▶ [Task to complete]: Among the records below, which lines contain the string "Institute"? Report them.

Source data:
┄┄┄┄┄┄

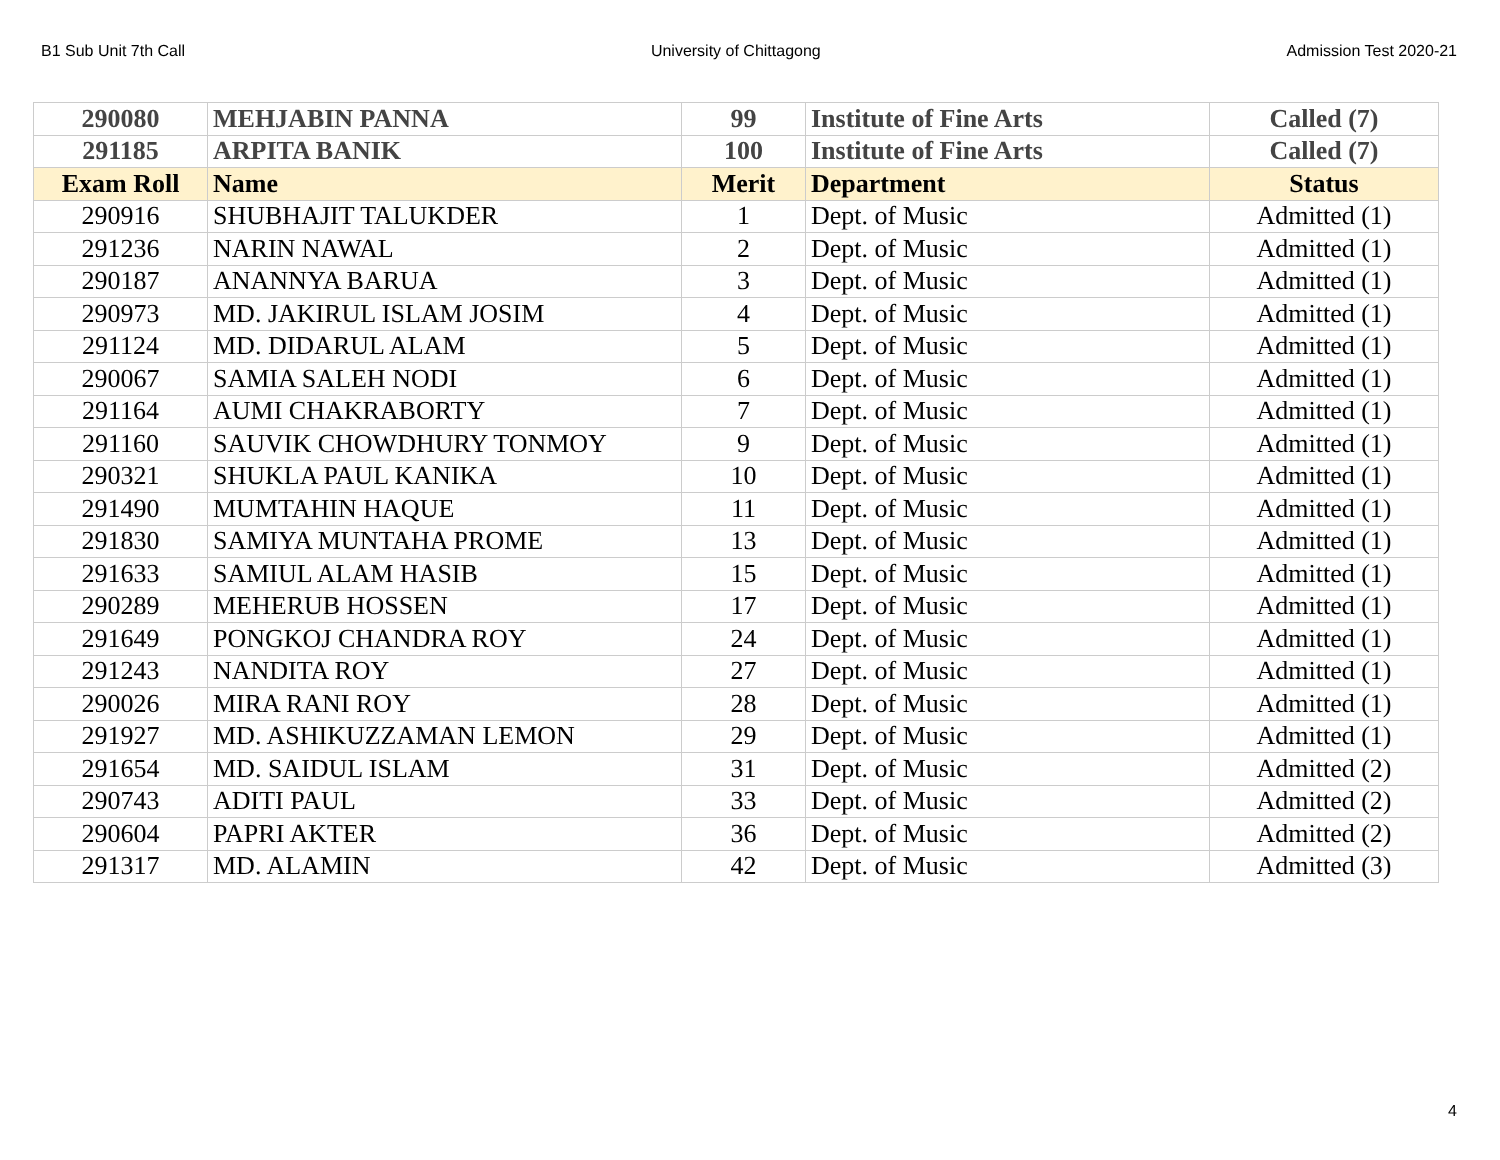B1 Sub Unit 7th Call University of Chittagong Admission Test 2020-21
| 290080 | MEHJABIN PANNA | 99 | Institute of Fine Arts | Called (7) |
| 291185 | ARPITA BANIK | 100 | Institute of Fine Arts | Called (7) |
| Exam Roll | Name | Merit | Department | Status |
| 290916 | SHUBHAJIT TALUKDER | 1 | Dept. of Music | Admitted (1) |
| 291236 | NARIN NAWAL | 2 | Dept. of Music | Admitted (1) |
| 290187 | ANANNYA BARUA | 3 | Dept. of Music | Admitted (1) |
| 290973 | MD. JAKIRUL ISLAM JOSIM | 4 | Dept. of Music | Admitted (1) |
| 291124 | MD. DIDARUL ALAM | 5 | Dept. of Music | Admitted (1) |
| 290067 | SAMIA SALEH NODI | 6 | Dept. of Music | Admitted (1) |
| 291164 | AUMI CHAKRABORTY | 7 | Dept. of Music | Admitted (1) |
| 291160 | SAUVIK CHOWDHURY TONMOY | 9 | Dept. of Music | Admitted (1) |
| 290321 | SHUKLA PAUL KANIKA | 10 | Dept. of Music | Admitted (1) |
| 291490 | MUMTAHIN HAQUE | 11 | Dept. of Music | Admitted (1) |
| 291830 | SAMIYA MUNTAHA PROME | 13 | Dept. of Music | Admitted (1) |
| 291633 | SAMIUL ALAM HASIB | 15 | Dept. of Music | Admitted (1) |
| 290289 | MEHERUB HOSSEN | 17 | Dept. of Music | Admitted (1) |
| 291649 | PONGKOJ CHANDRA ROY | 24 | Dept. of Music | Admitted (1) |
| 291243 | NANDITA ROY | 27 | Dept. of Music | Admitted (1) |
| 290026 | MIRA RANI ROY | 28 | Dept. of Music | Admitted (1) |
| 291927 | MD. ASHIKUZZAMAN LEMON | 29 | Dept. of Music | Admitted (1) |
| 291654 | MD. SAIDUL ISLAM | 31 | Dept. of Music | Admitted (2) |
| 290743 | ADITI PAUL | 33 | Dept. of Music | Admitted (2) |
| 290604 | PAPRI AKTER | 36 | Dept. of Music | Admitted (2) |
| 291317 | MD. ALAMIN | 42 | Dept. of Music | Admitted (3) |
4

┄┄┄┄┄┄

▶ [Result of the task]:
| 290080 | MEHJABIN PANNA | 99 | Institute of Fine Arts | Called (7) |
| 291185 | ARPITA BANIK | 100 | Institute of Fine Arts | Called (7) |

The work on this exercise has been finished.